━━━━━ Supplied material

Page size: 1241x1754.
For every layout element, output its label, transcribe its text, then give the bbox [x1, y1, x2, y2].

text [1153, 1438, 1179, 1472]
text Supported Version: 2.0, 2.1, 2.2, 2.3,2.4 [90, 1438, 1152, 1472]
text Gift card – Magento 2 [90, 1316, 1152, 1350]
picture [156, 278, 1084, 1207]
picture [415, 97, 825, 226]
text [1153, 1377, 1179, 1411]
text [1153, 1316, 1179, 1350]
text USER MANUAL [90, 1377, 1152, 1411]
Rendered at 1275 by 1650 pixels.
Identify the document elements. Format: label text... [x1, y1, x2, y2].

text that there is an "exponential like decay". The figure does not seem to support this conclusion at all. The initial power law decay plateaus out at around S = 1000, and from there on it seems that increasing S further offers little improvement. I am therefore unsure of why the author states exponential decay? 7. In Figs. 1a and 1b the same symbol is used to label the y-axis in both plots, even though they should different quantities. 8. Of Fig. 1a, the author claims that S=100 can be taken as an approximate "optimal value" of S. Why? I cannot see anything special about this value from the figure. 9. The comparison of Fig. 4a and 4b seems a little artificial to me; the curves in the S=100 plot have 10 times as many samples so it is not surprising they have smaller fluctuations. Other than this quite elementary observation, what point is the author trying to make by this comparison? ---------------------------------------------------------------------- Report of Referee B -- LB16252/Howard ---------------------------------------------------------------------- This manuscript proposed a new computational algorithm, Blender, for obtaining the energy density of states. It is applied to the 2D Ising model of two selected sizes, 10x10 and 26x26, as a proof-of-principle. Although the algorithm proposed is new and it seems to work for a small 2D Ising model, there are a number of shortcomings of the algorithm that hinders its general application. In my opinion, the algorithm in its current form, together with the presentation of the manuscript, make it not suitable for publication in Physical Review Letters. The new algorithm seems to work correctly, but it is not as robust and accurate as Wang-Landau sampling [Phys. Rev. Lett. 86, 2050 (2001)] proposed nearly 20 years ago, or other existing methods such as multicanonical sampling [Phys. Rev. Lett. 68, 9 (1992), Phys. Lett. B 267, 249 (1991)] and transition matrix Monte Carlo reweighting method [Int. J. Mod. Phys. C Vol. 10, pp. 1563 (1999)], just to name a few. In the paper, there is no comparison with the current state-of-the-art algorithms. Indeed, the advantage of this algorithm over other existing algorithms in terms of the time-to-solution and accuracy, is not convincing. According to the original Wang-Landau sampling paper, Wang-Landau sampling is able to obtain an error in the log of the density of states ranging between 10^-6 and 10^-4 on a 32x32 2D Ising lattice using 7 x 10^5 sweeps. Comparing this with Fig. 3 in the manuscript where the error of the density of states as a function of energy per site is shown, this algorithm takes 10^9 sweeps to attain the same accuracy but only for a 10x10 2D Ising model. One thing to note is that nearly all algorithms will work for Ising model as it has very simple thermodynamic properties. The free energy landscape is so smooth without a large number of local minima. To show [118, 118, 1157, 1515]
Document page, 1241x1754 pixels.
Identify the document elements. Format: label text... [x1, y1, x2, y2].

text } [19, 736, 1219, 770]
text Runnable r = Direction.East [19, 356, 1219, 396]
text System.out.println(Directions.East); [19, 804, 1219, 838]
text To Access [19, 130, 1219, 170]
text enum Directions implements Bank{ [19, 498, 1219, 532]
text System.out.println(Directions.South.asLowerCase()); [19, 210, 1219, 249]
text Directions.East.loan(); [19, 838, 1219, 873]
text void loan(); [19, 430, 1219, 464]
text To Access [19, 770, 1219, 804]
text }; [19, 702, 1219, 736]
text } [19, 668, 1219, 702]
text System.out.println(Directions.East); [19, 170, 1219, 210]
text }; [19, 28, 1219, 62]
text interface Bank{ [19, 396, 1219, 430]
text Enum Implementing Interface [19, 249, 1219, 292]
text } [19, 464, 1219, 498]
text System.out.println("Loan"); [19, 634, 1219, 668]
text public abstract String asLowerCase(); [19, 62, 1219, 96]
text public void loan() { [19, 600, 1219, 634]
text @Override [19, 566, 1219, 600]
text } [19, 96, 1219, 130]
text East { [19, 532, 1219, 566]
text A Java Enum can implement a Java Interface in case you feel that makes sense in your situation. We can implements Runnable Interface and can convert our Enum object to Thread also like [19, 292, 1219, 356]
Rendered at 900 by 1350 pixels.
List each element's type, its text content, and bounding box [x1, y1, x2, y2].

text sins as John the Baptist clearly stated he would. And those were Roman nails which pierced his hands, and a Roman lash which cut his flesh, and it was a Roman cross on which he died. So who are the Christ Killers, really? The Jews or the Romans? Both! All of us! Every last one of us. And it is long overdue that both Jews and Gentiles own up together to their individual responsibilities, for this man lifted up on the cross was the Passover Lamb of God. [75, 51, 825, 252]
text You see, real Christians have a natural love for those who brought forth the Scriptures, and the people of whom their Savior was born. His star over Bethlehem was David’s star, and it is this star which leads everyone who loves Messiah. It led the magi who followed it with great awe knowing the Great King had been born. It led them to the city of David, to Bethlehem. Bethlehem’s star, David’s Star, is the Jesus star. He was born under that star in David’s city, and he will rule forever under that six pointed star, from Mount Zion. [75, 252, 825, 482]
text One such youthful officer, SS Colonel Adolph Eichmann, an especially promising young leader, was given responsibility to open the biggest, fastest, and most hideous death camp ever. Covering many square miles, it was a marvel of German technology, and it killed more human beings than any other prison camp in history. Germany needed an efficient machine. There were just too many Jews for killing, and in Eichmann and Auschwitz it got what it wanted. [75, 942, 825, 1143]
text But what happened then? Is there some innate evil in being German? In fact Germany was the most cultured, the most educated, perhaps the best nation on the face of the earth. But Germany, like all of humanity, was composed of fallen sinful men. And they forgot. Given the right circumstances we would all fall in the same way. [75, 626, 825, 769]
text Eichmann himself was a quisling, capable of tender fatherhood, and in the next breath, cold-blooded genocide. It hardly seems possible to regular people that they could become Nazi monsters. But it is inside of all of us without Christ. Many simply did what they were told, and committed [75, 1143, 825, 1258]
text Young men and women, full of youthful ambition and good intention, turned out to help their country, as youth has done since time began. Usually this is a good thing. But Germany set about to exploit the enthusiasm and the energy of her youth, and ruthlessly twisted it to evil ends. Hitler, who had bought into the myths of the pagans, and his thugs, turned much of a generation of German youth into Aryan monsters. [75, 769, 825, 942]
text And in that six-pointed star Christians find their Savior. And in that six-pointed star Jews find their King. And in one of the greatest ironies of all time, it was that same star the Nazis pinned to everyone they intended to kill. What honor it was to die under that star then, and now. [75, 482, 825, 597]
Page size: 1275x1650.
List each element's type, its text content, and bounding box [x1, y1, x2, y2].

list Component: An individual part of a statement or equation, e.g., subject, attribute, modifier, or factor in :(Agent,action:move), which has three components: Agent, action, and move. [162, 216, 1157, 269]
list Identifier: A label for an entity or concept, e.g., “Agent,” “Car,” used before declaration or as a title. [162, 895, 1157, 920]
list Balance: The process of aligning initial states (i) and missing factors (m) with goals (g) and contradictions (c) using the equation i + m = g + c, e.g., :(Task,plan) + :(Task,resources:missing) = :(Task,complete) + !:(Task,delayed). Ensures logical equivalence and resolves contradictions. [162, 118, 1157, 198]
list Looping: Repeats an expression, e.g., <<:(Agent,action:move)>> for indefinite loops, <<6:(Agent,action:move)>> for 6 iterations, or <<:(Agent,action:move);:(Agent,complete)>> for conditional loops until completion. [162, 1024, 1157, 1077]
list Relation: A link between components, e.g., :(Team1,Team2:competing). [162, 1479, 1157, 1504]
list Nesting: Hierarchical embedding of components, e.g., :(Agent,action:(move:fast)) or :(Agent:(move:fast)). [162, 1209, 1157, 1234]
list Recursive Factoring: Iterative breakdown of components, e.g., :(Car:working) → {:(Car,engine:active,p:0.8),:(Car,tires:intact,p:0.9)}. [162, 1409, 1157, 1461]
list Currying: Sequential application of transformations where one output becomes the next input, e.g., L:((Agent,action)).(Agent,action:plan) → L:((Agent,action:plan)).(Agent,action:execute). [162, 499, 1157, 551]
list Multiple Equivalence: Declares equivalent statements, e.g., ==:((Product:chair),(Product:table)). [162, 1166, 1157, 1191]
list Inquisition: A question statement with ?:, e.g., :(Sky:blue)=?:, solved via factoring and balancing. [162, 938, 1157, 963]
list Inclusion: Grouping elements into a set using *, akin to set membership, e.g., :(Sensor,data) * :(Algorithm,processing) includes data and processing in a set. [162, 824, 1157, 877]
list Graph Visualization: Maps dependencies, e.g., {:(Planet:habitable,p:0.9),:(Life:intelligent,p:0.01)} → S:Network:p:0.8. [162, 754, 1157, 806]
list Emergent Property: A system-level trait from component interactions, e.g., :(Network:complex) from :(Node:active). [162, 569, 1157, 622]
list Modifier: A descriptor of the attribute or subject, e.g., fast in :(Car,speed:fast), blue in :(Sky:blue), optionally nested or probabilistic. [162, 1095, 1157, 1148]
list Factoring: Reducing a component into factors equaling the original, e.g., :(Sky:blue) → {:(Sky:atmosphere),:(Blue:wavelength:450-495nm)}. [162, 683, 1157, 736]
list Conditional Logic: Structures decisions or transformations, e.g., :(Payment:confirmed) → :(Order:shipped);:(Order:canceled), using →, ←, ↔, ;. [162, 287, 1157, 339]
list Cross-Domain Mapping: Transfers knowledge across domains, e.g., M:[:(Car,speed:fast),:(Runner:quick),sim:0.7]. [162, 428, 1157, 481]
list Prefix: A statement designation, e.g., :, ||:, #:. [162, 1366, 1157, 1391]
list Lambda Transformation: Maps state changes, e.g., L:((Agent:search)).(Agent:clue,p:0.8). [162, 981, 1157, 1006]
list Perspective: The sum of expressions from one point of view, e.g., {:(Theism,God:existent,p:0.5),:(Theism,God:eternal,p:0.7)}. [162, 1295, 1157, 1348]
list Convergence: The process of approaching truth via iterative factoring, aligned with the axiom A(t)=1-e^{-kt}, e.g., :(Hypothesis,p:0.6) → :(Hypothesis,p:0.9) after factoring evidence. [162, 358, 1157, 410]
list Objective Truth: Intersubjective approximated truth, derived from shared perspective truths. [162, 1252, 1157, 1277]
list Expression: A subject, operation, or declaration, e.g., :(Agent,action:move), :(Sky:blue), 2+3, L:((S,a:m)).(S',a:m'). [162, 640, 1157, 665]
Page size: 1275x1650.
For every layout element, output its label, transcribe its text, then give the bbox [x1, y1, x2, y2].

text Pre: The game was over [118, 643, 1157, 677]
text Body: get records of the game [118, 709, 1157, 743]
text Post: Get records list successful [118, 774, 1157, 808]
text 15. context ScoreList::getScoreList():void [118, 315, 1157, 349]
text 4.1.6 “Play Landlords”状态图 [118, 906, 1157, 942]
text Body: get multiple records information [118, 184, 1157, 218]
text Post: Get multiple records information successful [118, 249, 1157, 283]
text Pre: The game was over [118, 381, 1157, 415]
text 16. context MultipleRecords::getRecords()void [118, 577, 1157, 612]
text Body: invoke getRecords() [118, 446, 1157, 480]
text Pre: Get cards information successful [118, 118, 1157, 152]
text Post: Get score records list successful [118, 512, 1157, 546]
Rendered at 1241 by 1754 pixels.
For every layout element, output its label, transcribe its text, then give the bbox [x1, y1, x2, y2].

━━━━━━━━━━

_Aim of the exercise_. Rewrite the listing lines from the one containing "text sins as" through the one containing "text Eichmann himself", swapping "death camp" for "extermination camp" and leaving everything else unchanged. Return only those lines.

_Reply to the exercise_.
text sins as John the Baptist clearly stated he would. And those were Roman nails which pierced his hands, and a Roman lash which cut his flesh, and it was a Roman cross on which he died. So who are the Christ Killers, really? The Jews or the Romans? Both! All of us! Every last one of us. And it is long overdue that both Jews and Gentiles own up together to their individual responsibilities, for this man lifted up on the cross was the Passover Lamb of God. [75, 51, 825, 252]
text You see, real Christians have a natural love for those who brought forth the Scriptures, and the people of whom their Savior was born. His star over Bethlehem was David’s star, and it is this star which leads everyone who loves Messiah. It led the magi who followed it with great awe knowing the Great King had been born. It led them to the city of David, to Bethlehem. Bethlehem’s star, David’s Star, is the Jesus star. He was born under that star in David’s city, and he will rule forever under that six pointed star, from Mount Zion. [75, 252, 825, 482]
text One such youthful officer, SS Colonel Adolph Eichmann, an especially promising young leader, was given responsibility to open the biggest, fastest, and most hideous extermination camp ever. Covering many square miles, it was a marvel of German technology, and it killed more human beings than any other prison camp in history. Germany needed an efficient machine. There were just too many Jews for killing, and in Eichmann and Auschwitz it got what it wanted. [75, 942, 825, 1143]
text But what happened then? Is there some innate evil in being German? In fact Germany was the most cultured, the most educated, perhaps the best nation on the face of the earth. But Germany, like all of humanity, was composed of fallen sinful men. And they forgot. Given the right circumstances we would all fall in the same way. [75, 626, 825, 769]
text Eichmann himself was a quisling, capable of tender fatherhood, and in the next breath, cold-blooded genocide. It hardly seems possible to regular people that they could become Nazi monsters. But it is inside of all of us without Christ. Many simply did what they were told, and committed [75, 1143, 825, 1258]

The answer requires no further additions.